Columns

Geen lintje 2024

Als je al zo lang met eerst stijgende verbazing en daarna berusting de dagelijkse updates rond de eindeloos pruttelende kabinetsformatie – zo heet het circus van vier schertsfiguren die absoluut niet met elkaar willen gaan formeren maar dat nog steeds niet hardop durven te zeggen nog steeds –  voorbij ziet komen en dan nog niet het geloof in de mensheid helemaal bent verloren, verdien je op zeker een lintje, van welke orde dan ook. Tenminste dat vonden wij thuis. Maar ook dit jaar werden we gewoontegetrouw faliekant overgeslagen. Afijn, het had de koning dus wederom niet behaagd… Van de weersomstuit zouden we dan als tegenzet alle festiviteiten op Koningsdag moeten boycotten, bedachten we.

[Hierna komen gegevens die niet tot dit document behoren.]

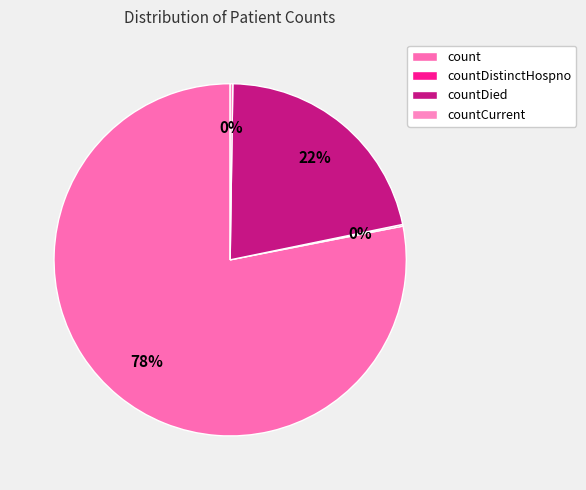

To the nearest percent, what is the difference between the countCurrent and count slice percentages?

78%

De liefde moet ten slotte wel van twee kanten komen.
Maar zo principieel bleken we toch ook weer niet te zijn. Tenslotte  was het op de verjaardag van Willem voor het eerst sinds, we wisten de datum niet eens meer, niet steenkoud. En er was nu eenmaal veel aangename livemuziek aangekondigd her en der in de stad. Alle kans dus om onze grieven aangaande het inmiddels permanent ontbreken van fatsoenlijk landsbestuur met mede-lotgenoten voor de respectievelijke bühnes te delen. Onder het genot van een lekker biertje en wie weet een langstrekkend bittergarnituur, want dat haalt de scherpe kantjes van ons bestaan er altijd net wat van af. Tegelijkertijd brengt het onze rigoureuze oplossingen voor alle nijpende politieke problemen in ons land voor iedereen die het maar horen wil onder handbereik.

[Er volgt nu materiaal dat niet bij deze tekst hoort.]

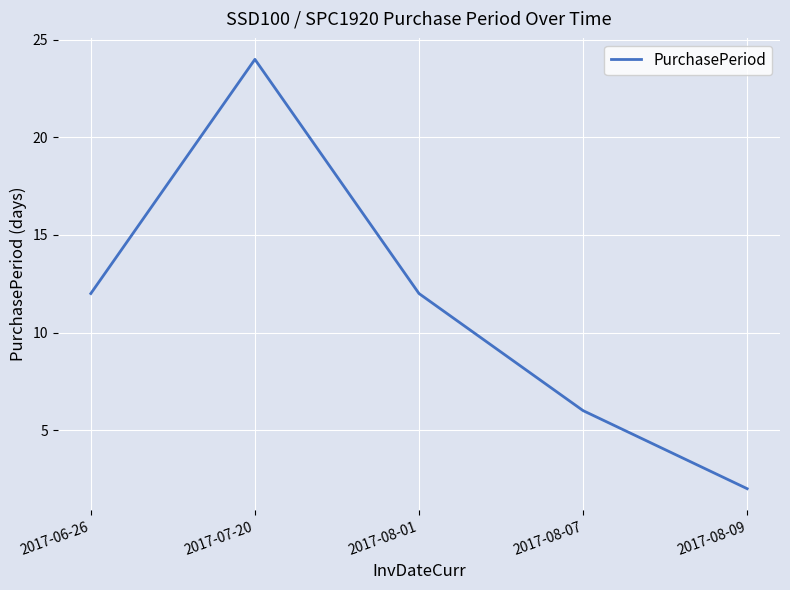

Which has a higher value, 2017-07-20 or 2017-06-26?

2017-07-20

Vol goede voornemens vertrokken we naar de tributebands op de Brink en via het Worpplantsoen belanden we uiteindelijk in de tuin van het Burgerweeshuis. Sinds jaar en dag, maar hoelang nog, de locatie van een vrolijke anarchie van jong en oud, links en rechts, wit en zwart, waar de uitgenodigde bands altijd moeite moeten doen om zich boven de kakofonie uit te spelen.
En het was pas toen we weer tevreden thuis op de bank ploften dat we ons realiseerden dat we best wat mensen hadden gesproken en drankjes mee gehaald. Maar dat niemand de deplorabele staat van ons politieke landschap ter sprake had gebracht. En dat we dat ook geen seconde hadden gemist. We denken er nu weer heel even tegen te kunnen, Joost en Xander, kom er maar in.